Precipitation Downscaling Using Dynamical and Neural Network Approaches.

High-resolution climate projections are crucial for assessing the future impacts of climate change. Statistical, dynamic, or hybrid climate data downscaling is often employed to create the datasets required for impact modelling. In this study, we utilize the COSMO-CLM (CCLM) version 6.0, a regional climate model, to investigate the advantages of dynamically downscaling a general circulation model (GCM) from CMIP6, with a focus on Central Asia (CA). The CCLM, running at a 0.22° horizontal resolution, is driven by the MPI-ESM1-2-HR GCM (at 1° spatial resolution) for the historical period 1985–2014 and projections for 2019–2100 under three shared socioeconomic pathways (SSPs): SSP1-2.6, SSP3-7.0, and SSP5-8.5 (Fallah et al., 2025). Using the CHIRPS gridded observation dataset for evaluation, we assess the performance of the CCLM driven by ERA-Interim reanalysis over the historical period.

The added value of CCLM, particularly over mountainous areas in CA, is evident, with a reduction in mean absolute error and bias of climatological precipitation by 5 mm/day for summer and 3 mm/day for annual values (Fallah et al., 2024). While no error reduction is achieved for winter, the frequency of extreme precipitation events improves in the CCLM simulations. Future projections indicate an increase in the intensity and frequency of extreme precipitation events in CA by the century’s end, particularly under the SSP3-7.0 and SSP5-8.5 scenarios. The number of days with more than 20 mm of precipitation increases by more than 90, and the annual 99th percentile of total precipitation increases by over 9 mm/day in mountainous areas.

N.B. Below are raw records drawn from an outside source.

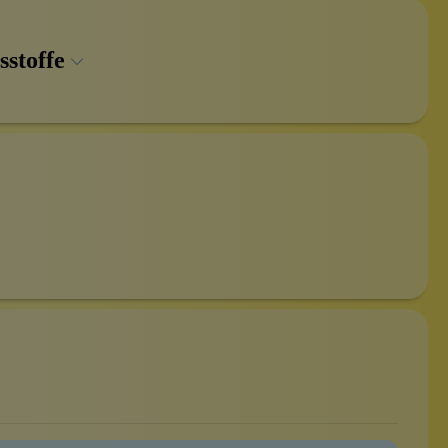
sstoffe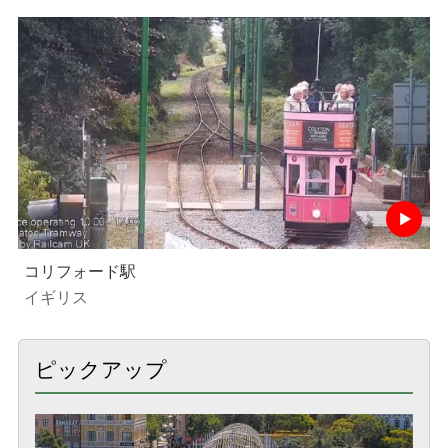
コリフォード駅
イギリス
ピックアップ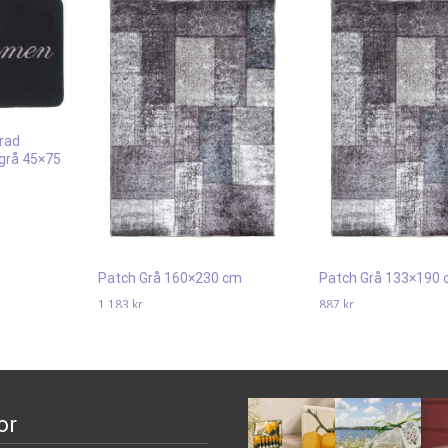
rad
grå 45×75
Patch Grå 160×230 cm
Patch Grå 133×190
1 183
kr
887
kr
Läs mera & köp
Läs mera & köp
or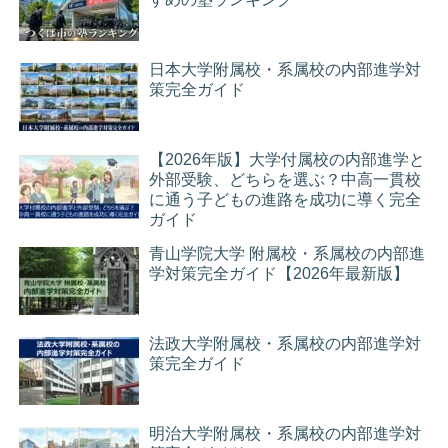
日本大学附属校・系属校の内部進学対
策完全ガイド
【2026年版】大学付属校の内部進学と
外部受験、どちらを選ぶ？中高一貫校
に通う子どもの進路を成功に導く完全
ガイド
青山学院大学 附属校・系属校の内部進
学対策完全ガイド【2026年最新版】
法政大学附属校・系属校の内部進学対
策完全ガイド
明治大学附属校・系属校の内部進学対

A convolutional neural network (CNN) is also trained to map GCM simulations to their dynamically downscaled CCLM counterparts. The CNN successfully emulates the GCM-CCLM chain across large areas of CA but demonstrates reduced skill when applied to other GCM-CCLM chains. This downscaling approach and CNN architecture provide an alternative to traditional methods and could be a valuable tool for the scientific community involved in downscaling CMIP6 models (Harder et al., 2023).

In future work, we aim to extend this approach by training a neural network model to map the available GCM-RCM model chains for CORDEX-EU and applying the trained model to decadal prediction ICON simulations. This will enable the production of CORDEX-EU-like regional ICON simulations, bridging the gap between global and regional climate information on decadal timescales. By integrating decadal predictions into the framework, we aim to enhance the usability of regionalized climate data for short-term climate planning and decision-making.

References:

• Fallah, B., Russo, E., Menz, C., Hoffmann, P., Didovets, I., and Hattermann, F. F.: Anthropogenic influence on extreme temperature and precipitation in Central Asia, Sci. Rep., 13, 6854, https://doi.org/10.1038/s41598-023-33921-6, 2023.
• Fallah, B., Menz, C., Russo, E., Harder, P., Hoffmann, P., Didovets, I., and Hattermann, F. F.: Climate Model Downscaling in Central Asia: A Dynamical and a Neural Network Approach, Geosci. Model Dev. Discuss. [preprint], https://doi.org/10.5194/gmd-2023-227, accepted, 2025.
• Harder, P., Hernandez-Garcia, A., Ramesh, V., Yang, Q., Sattegeri, P., Szwarcman, D., Watson, C., and Rolnick, D.: Hard-Constrained Deep Learning for Climate Downscaling, J. Mach. Learn. Res., 24, 1–40, 2023.